Хабарову чудится, что он слышит низкий, хрипловатый, медленно модулирующий голос Углова.
«Давай, Алексей Иванович, говори».
«Только потом не обижайся. Подумай. Я ведь могу и не говорить».
Неприятное, едва уловимое напряжение охватывает Хабарова. Но отступать нельзя. Слишком далеко зашел этот мысленный разговор. Сам завел.
«Говори. Говори, Алексей Иванович, я слушаю».

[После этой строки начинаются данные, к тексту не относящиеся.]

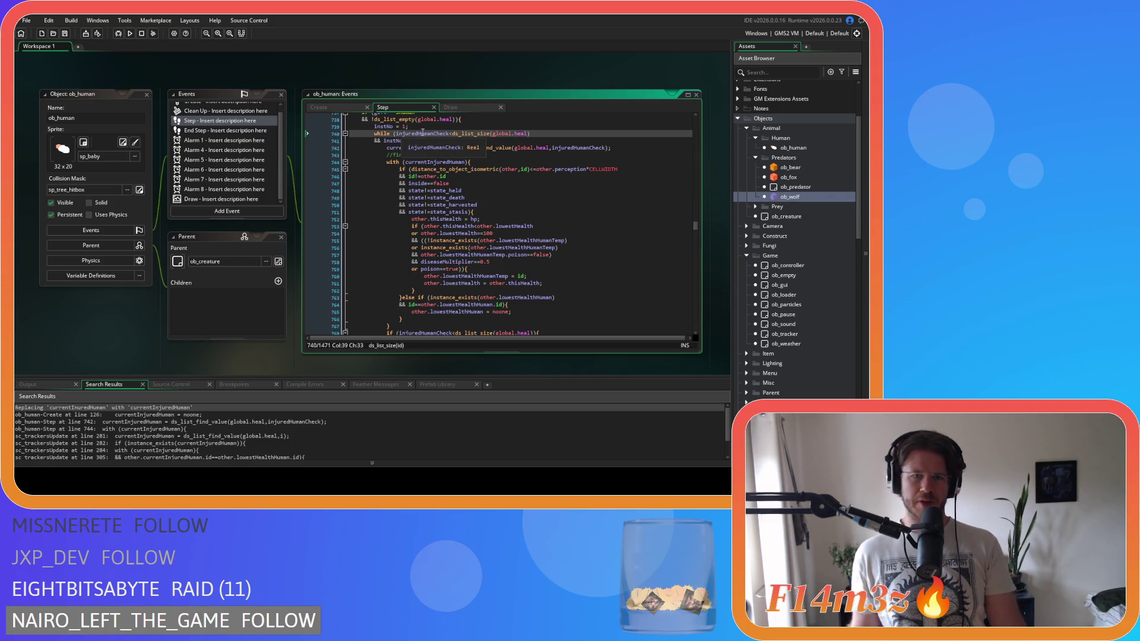
{"action": "left_click_drag", "start_coordinate": [463, 133], "coordinate": [543, 133]}
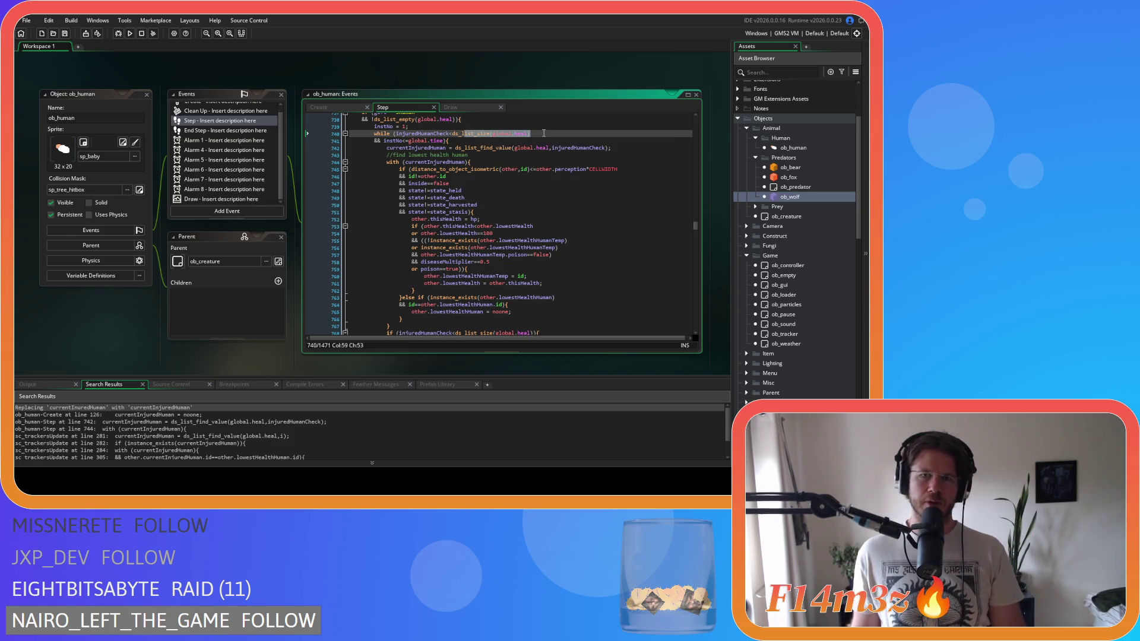
{"action": "left_click", "coordinate": [543, 133]}
{"action": "scroll", "coordinate": [543, 133], "scroll_direction": "down", "scroll_amount": 3}
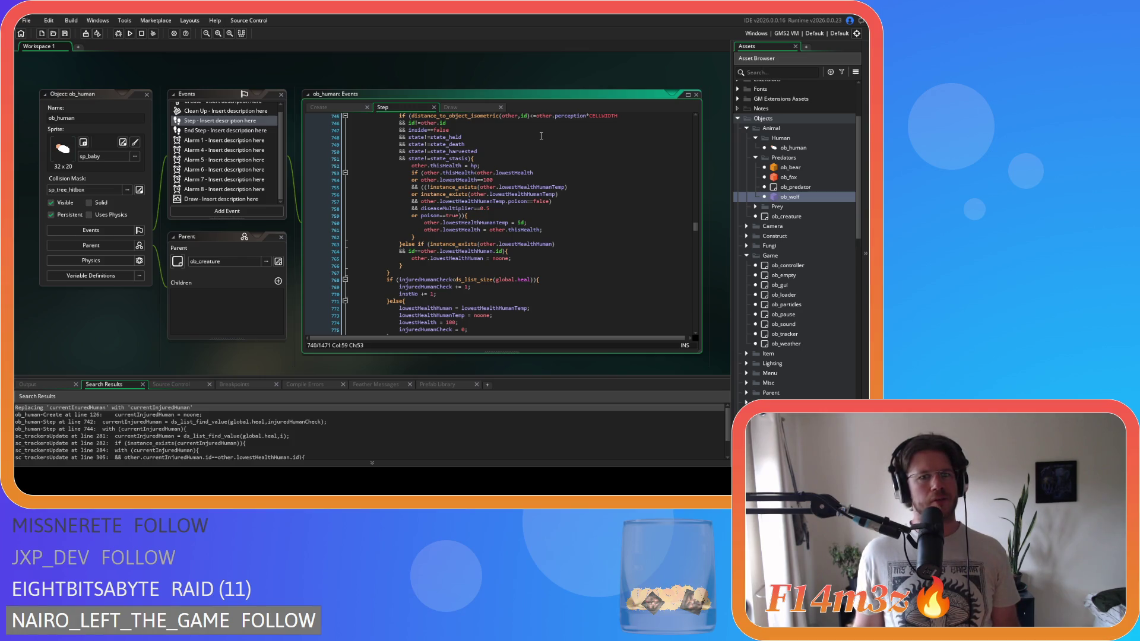
{"action": "scroll", "coordinate": [541, 136], "scroll_direction": "up", "scroll_amount": 2}
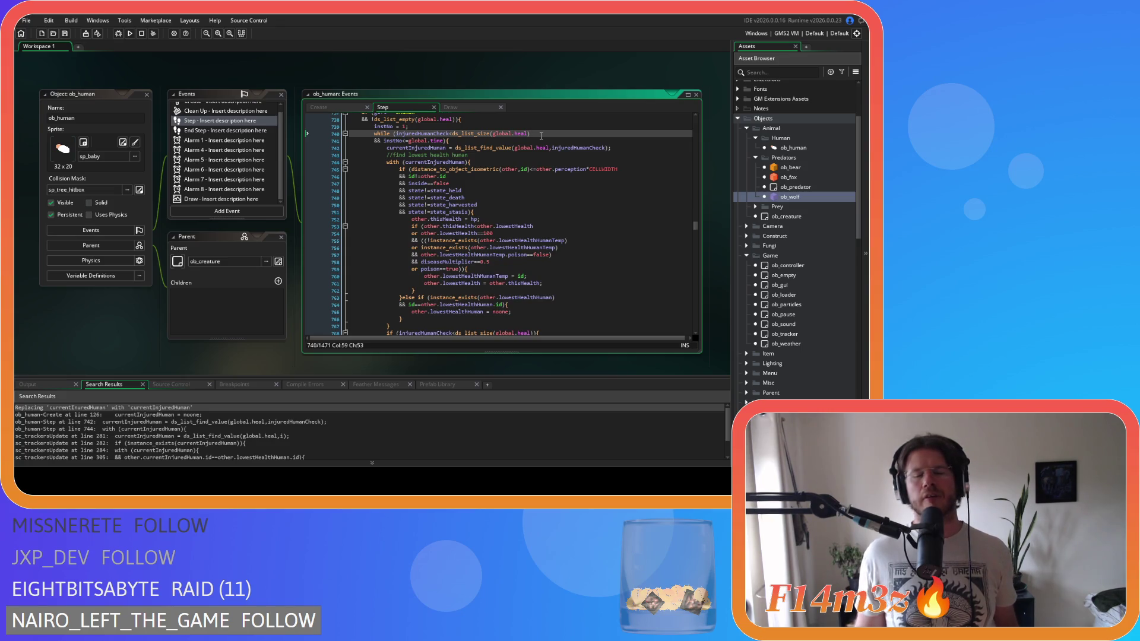
{"action": "scroll", "coordinate": [541, 136], "scroll_direction": "down", "scroll_amount": 4}
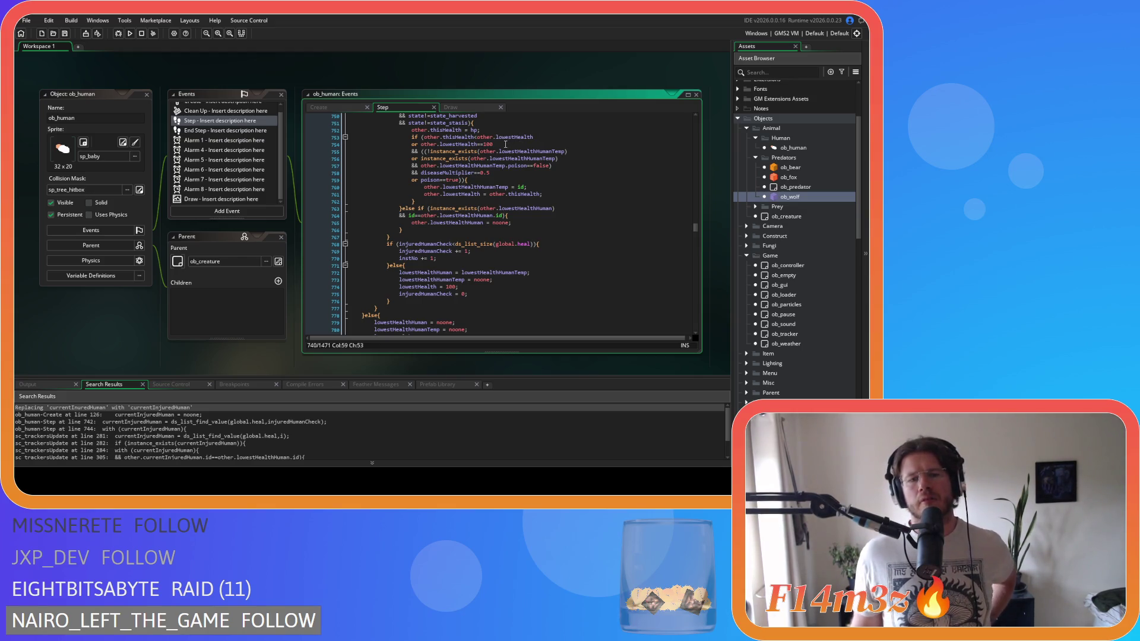
{"action": "scroll", "coordinate": [480, 168], "scroll_direction": "up", "scroll_amount": 8}
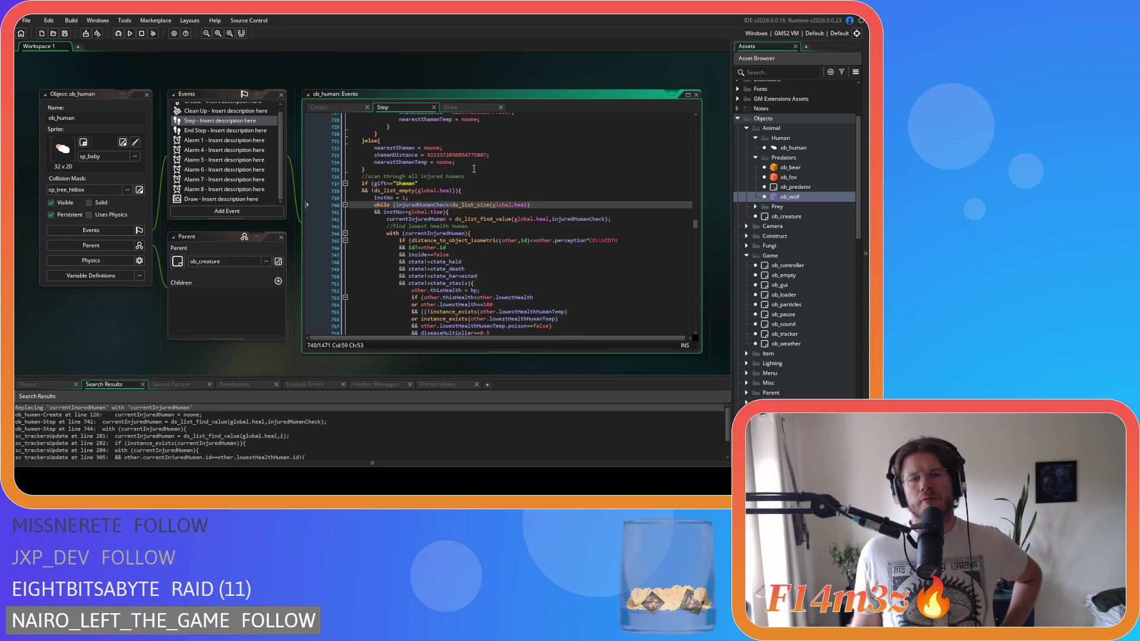
{"action": "scroll", "coordinate": [474, 168], "scroll_direction": "down", "scroll_amount": 3}
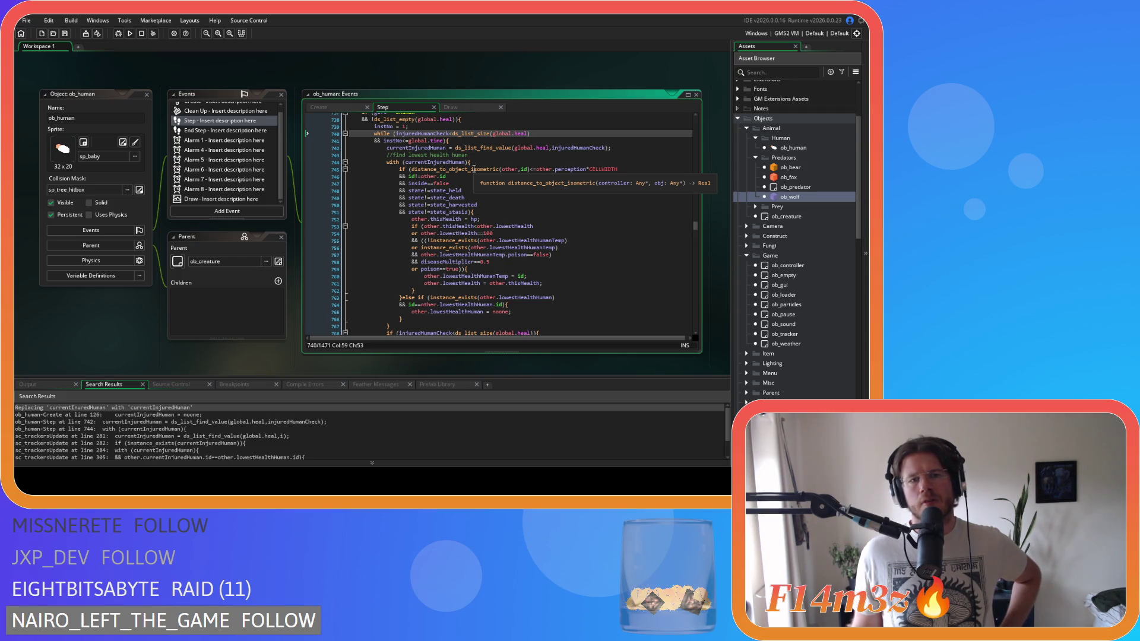
{"action": "scroll", "coordinate": [474, 168], "scroll_direction": "down", "scroll_amount": 5}
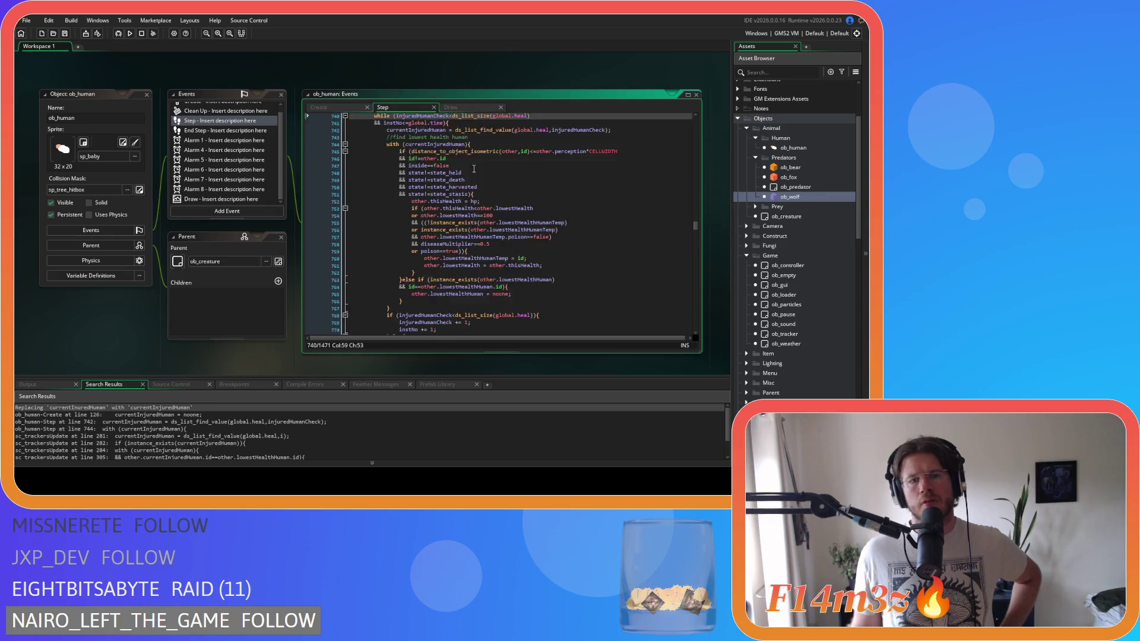
{"action": "scroll", "coordinate": [474, 168], "scroll_direction": "up", "scroll_amount": 5}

«Слов нет, ты хорошо летаешь, умненько. Ты хитрый летчик. И не вороти рыло! Это комплимент. Я, Углов, хоть и попроще тебя, но имею свой плюс: я смелее, чем ты, Витька, а смелость, как известно, города берет. И что бы ты ни болтал о разумной и неразумной доле риска — все это пустые слова. Похоже на выступление в прениях, когда уже заранее написана резолюция. Понял? Ты с сороковкой тянул, мекал и бекал не потому, что знал, где в ней тонко и что может лопнуть. Не-ет! Ты тянул потому, что очко у тебя зажималось… Вот тебе натуральная правда».
«Положим, Алексей Иванович, что все так именно и обстояло…»
«Что значит — положим? Кого положим? Факт! Все правильно я обрисовал. Все».
«Ладно. Согласен. Принимаю твои слова за доказанный, неоспоримый факт. И что же? Что получилось в конечном счете?»
«Понятно. Ты хочешь сказать: убился ты, а я — живой. Это хочешь сказать? Ну что ж, и при такой постановке вопроса я могу дать исчерпывающий ответ. И опять правду скажу. Когда-нибудь это все равно должно было случиться. Или ты не согласен?»
«Нет. Не согласен. С такими мыслями нельзя работать испытателем. С такими мыслями много не налетаешь. Мы же не камикадзе…»
«Подожди. Разве я меньше твоего налетал? Давай, Витенька, посчитаем! Теперь, кажется, нам обоим уже пора бабки подбивать. А камикадзе тут ни при чем. Они были фанатиками, и потом я не знаю, что у них на первом месте стояло: звон или дело…»
Жизнь в больнице текла волнами — то усилием воли Хабаров заставлял себя уходить в прошлое, то внешние обстоятельства выталкивали его в действительность: его бросало в боль, слабость, полузабытье; его выводили из оцепенения процедуры, его возвращали в палату руки врачей…
Пришла Клавдия Георгиевна, пощупала пульс, встревожилась.
— Частит? — спросил Виктор Михайлович.
— Немного.
— Не беспокойтесь. Это не от чего-нибудь, от мыслей.
— А вы не думайте о плохом.
— Постараюсь.
Клавдия Георгиевна присела на краешек кровати и стала выслушивать Хабарова. Виктор Михайлович потянул носом и спросил:
— «Подарочные»?
— Оказывается, вы и в духах разбираетесь!
— Разбираюсь. На меня вообще, Клавдия Георгиевна, красивые женщины действуют, в мыслях координация нарушается.
— Какая я вам женщина, я врач…
— Это нечестно — привязали к кровати и пользуетесь… Одариваете снисходительностью… Эх, Клавдия Георгиевна, Клавдия Георгиевна, не там мы с вами встретились и не при тех обстоятельствах…
— Виктор Михайлович, миленький, не надо…
— Чего не надо?
— Ну, слова всякие…
— Понял: велено не пылить пошлыми намеками?